De gegevens:
_ _ _

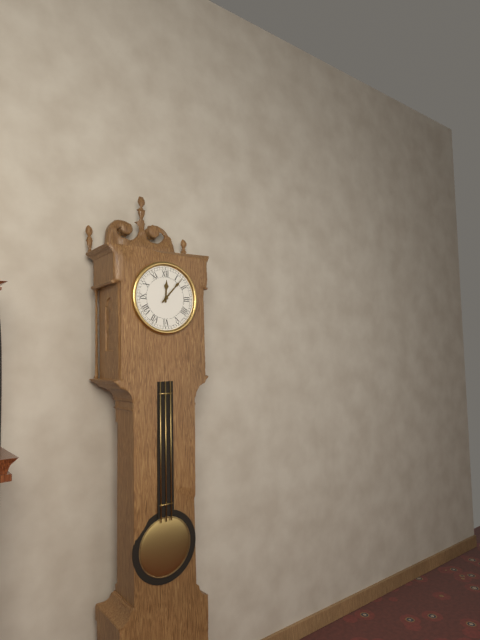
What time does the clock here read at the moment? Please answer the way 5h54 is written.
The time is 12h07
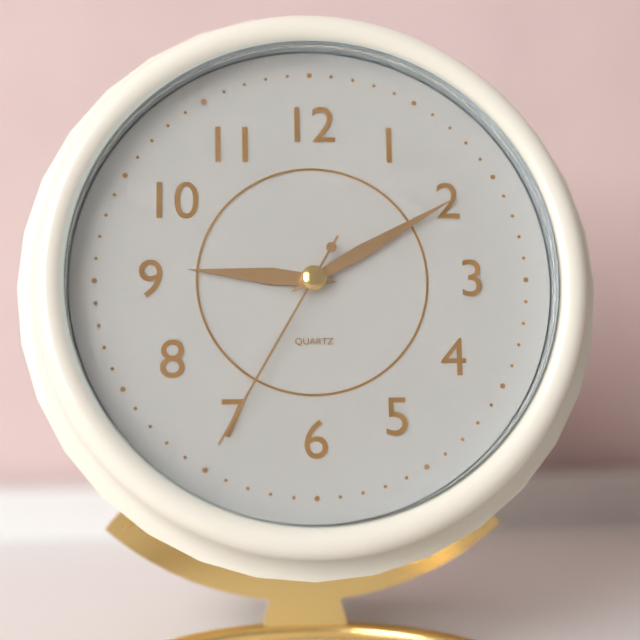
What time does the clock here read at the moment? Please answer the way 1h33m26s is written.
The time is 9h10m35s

_ _ _

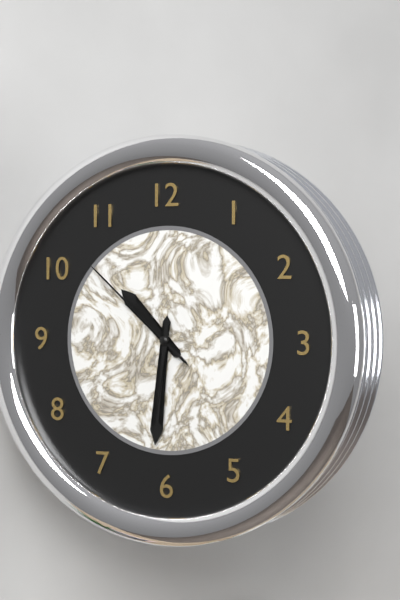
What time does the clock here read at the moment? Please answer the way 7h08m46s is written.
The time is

_ _ _

Opdracht: Schrijf het materiaal opnieuw uit, van de regel met "1h33m26s is written." tot en met de regel met "The time is 9h10m35s". Verwissel daarin "clock" voor "watch" en laat al het andere ongewijzigd.

Resultaat:
What time does the watch here read at the moment? Please answer the way 1h33m26s is written.
The time is 9h10m35s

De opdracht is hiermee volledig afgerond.